BRUXELAS 19 jun. (EUROPA PRESS) -
O chanceler alemão, Friedrich Merz, endureceu nesta sexta-feira a posição de Berlim nas negociações sobre o próximo orçamento plurianual da União Europeia, ao qualificar de “inaceitável” e “desequilibrado” o valor atualmente em discussão e exigir uma nova redução, depois que a Comissão Europeia propôs inicialmente um orçamento próximo a dois trilhões de euros e a última versão preliminar apresentada no Conselho o situou em torno de 1,7 trilhão.
“A proposta atual é, do nosso ponto de vista, inaceitável e desequilibrada. Espero que a próxima proposta seja inferior à atual”, afirmou Merz em coletiva de imprensa ao término do Conselho Europeu em Bruxelas, em referência ao futuro Quadro Financeiro Plurianual (QFP, na sigla em inglês) para o período de 2028 a 2034, cuja negociação foi o foco de parte da reunião dos líderes e já ocupa boa parte da agenda europeia dos próximos meses.
O líder alemão insistiu que Berlim deseja chegar a um acordo antes do final de 2026 — conforme previsto inicialmente — para garantir segurança jurídica e orçamentária a partir de 2028, embora tenha deixado claro que isso não pode se traduzir em um aumento descontrolado dos gastos. “Queremos um orçamento que atenda às prioridades da Europa, mas que também seja sustentável”, afirmou.
As declarações de Merz vêm depois que os chefes de Estado e de Governo da UE decidiram acelerar os trabalhos sobre novos recursos próprios — sem definir quais — para financiar o futuro orçamento e encarregaram a Irlanda, que assumirá a presidência semestral do Conselho da UE a partir de julho, a tarefa de impulsionar as negociações durante o segundo semestre do ano.
O objetivo é que Dublin apresente uma nova proposta de compromisso antes da cúpula europeia de outubro, que permita aproximar as posições em uma negociação ainda marcada por profundas divergências tanto sobre o volume total do orçamento quanto sobre a forma de financiar as novas prioridades da União.

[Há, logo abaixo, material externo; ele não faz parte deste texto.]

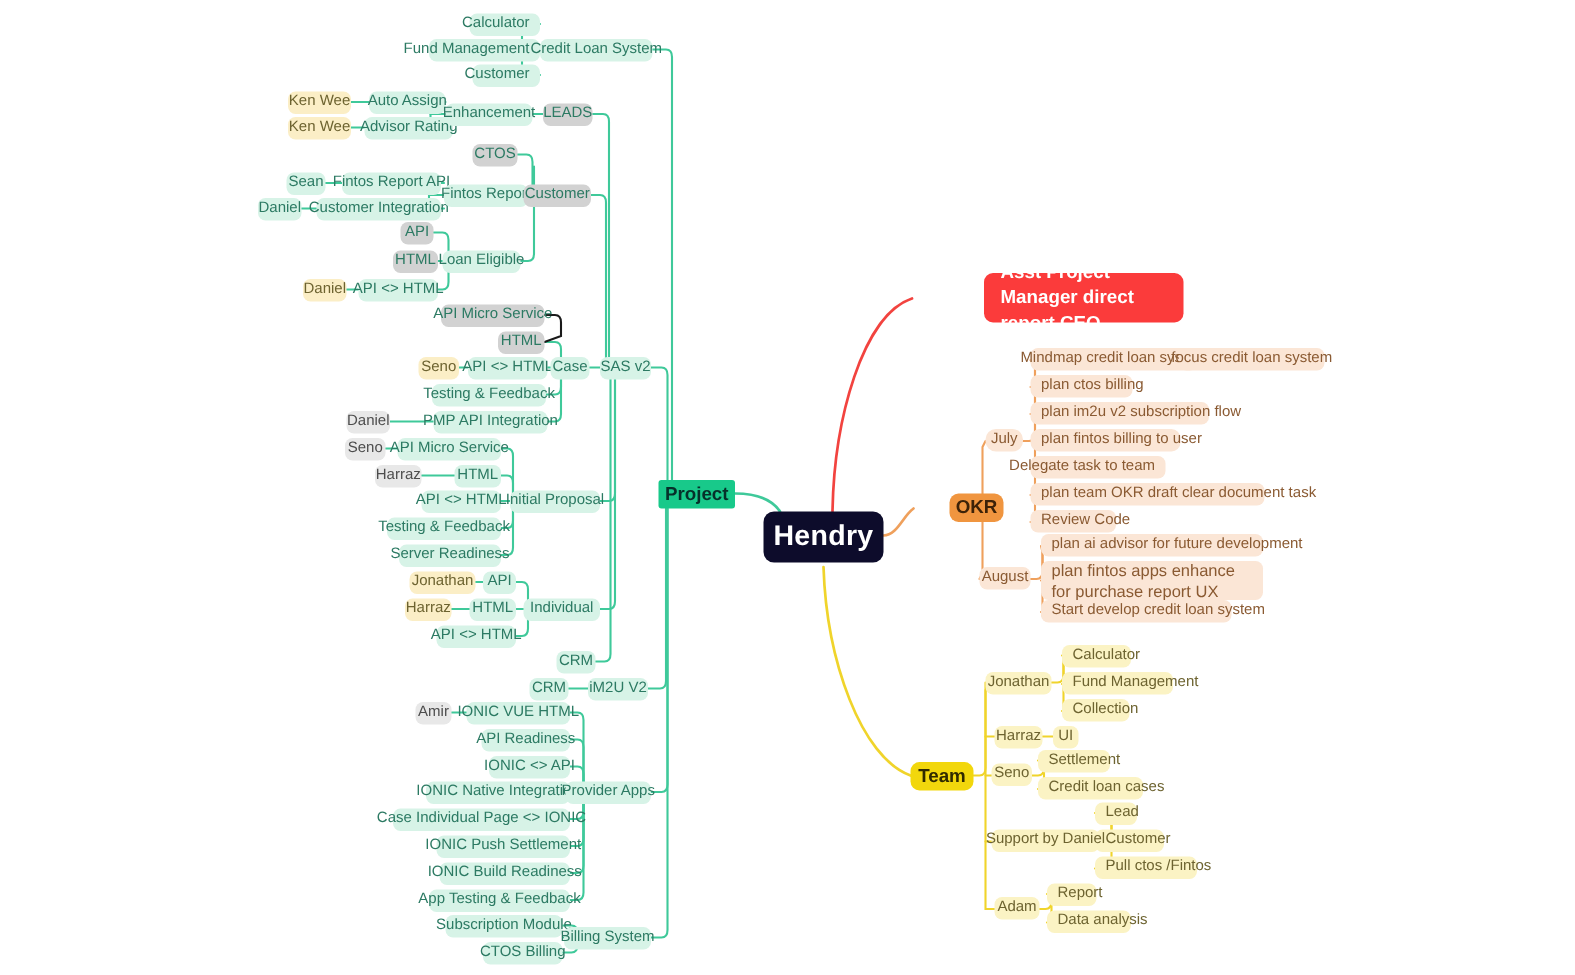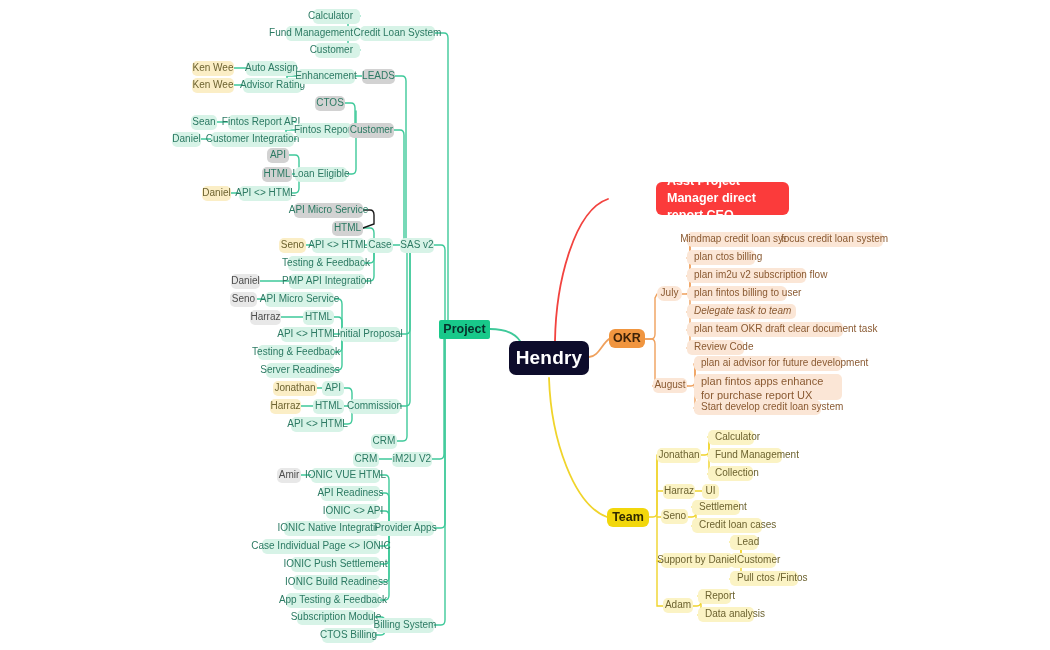--- a/index.html
+++ b/index.html
@@ -395,7 +395,7 @@
     <div class="node n-peach pad" style="left: 687px; top: 286px; width: 100px; min-height: 15px; height: 15px; justify-content: flex-start; border-radius: 6px;">
       <span>plan fintos billing to user</span>
     </div>
-    <div class="node n-peach pad" style="left: 687px; top: 304px; width: 109px; min-height: 15px; height: 15px; justify-content: flex-start; font-style: italic;">
+    <div class="node n-peach pad" style="left: 687px; top: 304px; width: 90px; min-height: 15px; height: 15px; justify-content: flex-end;">
       <span>Delegate task to team</span>
     </div>
     <div class="node n-peach pad" style="left: 687px; top: 322px; width: 156px; min-height: 15px; height: 15px; justify-content: flex-start;">

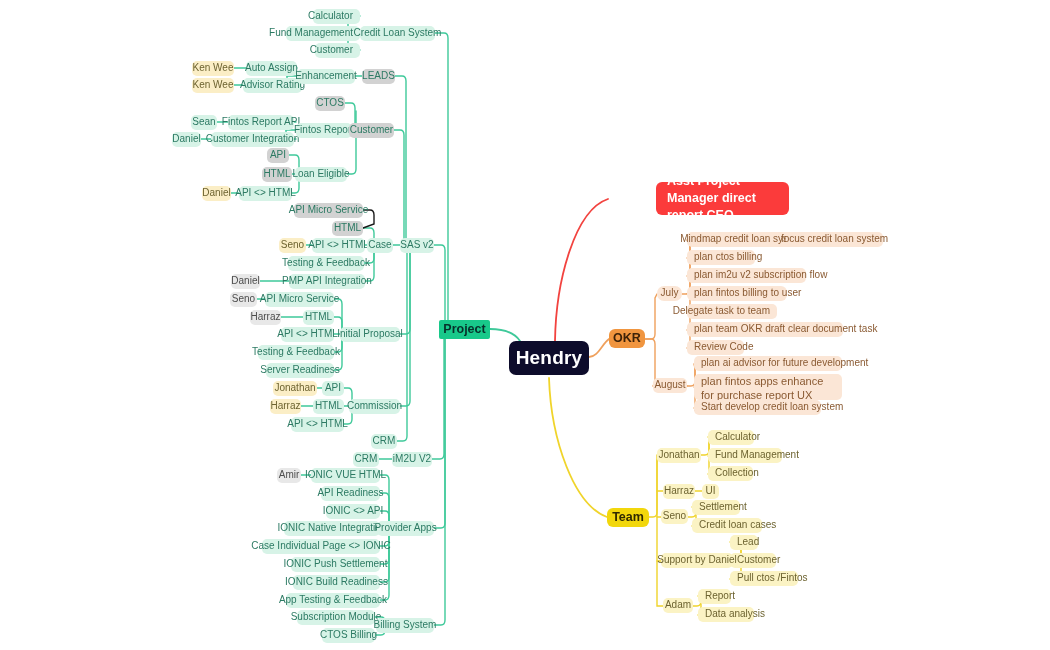--- a/index.html
+++ b/index.html
@@ -30,7 +30,7 @@
     letter-spacing:.2px;
   }
   .n-green-main{background:#18c98a;color:#06302a;font-weight:700;font-size:12.5px;border-radius:2px;justify-content:center;}
-  .n-orange-main{background:#f0953f;color:#3d2208;font-weight:700;font-size:12.5px;border-radius:6px;justify-content:center;}
+  .n-orange-main{background:#f0953f;color:#3d2208;font-weight:700;font-size:12.5px;border-radius:6px;justify-content:center;margin-left:24px;}
   .n-yellow-main{background:#f2d70c;color:#302a00;font-weight:700;font-size:12.5px;border-radius:6px;justify-content:center;}
   .n-red-main{
     background:#fb3b3b;color:#ffffff;font-weight:700;font-size:12.5px;

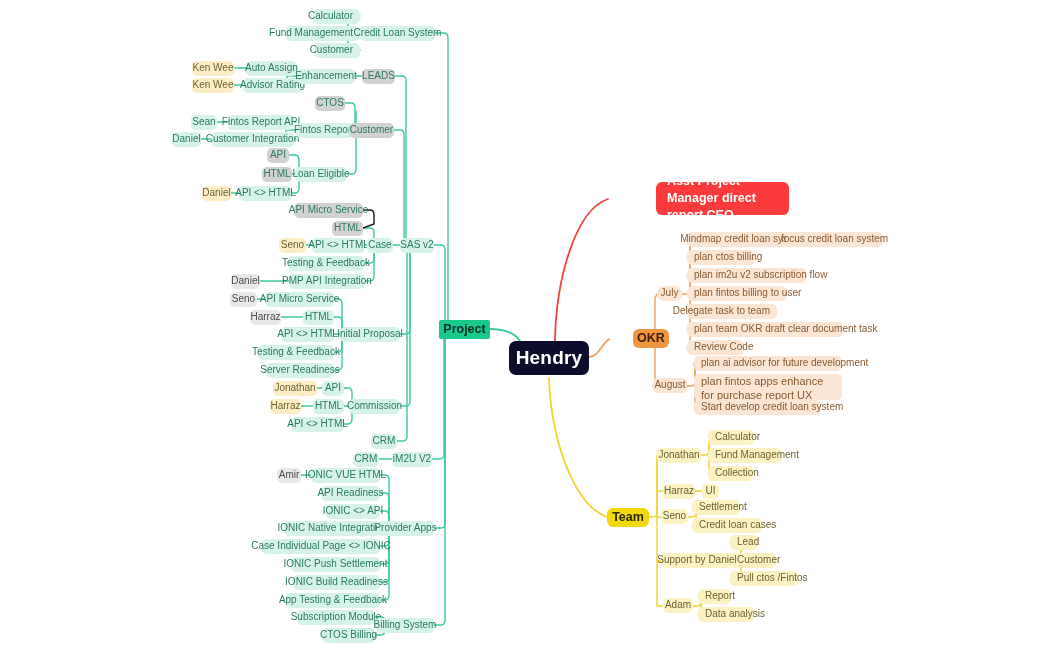--- a/index.html
+++ b/index.html
@@ -330,7 +330,7 @@
       <span>API &lt;&gt; HTML</span>
     </div>
     <div class="node n-mint pad" style="left: 349px; top: 399px; width: 51px; min-height: 15px; height: 15px; justify-content: center;">
-      <span>Commission</span>
+      <span>Individual</span>
     </div>
     <div class="node n-mint pad" style="left: 371px; top: 434px; width: 26px; min-height: 15px; height: 15px; justify-content: center;">
       <span>CRM</span>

O chanceler voltou a rejeitar, além disso, a possibilidade de recorrer a uma nova dívida comum europeia, uma posição que compartilha com outros parceiros do bloco, como os Países Baixos, a Suécia ou a Áustria, e que entra em conflito com a visão de outros Estados-membros, como a Espanha, França ou Itália, defensores de um orçamento mais ambicioso para enfrentar tanto as novas prioridades da União — desde a segurança e a defesa até a competitividade — quanto a Política Agrícola Comum (PAC) e os fundos de coesão.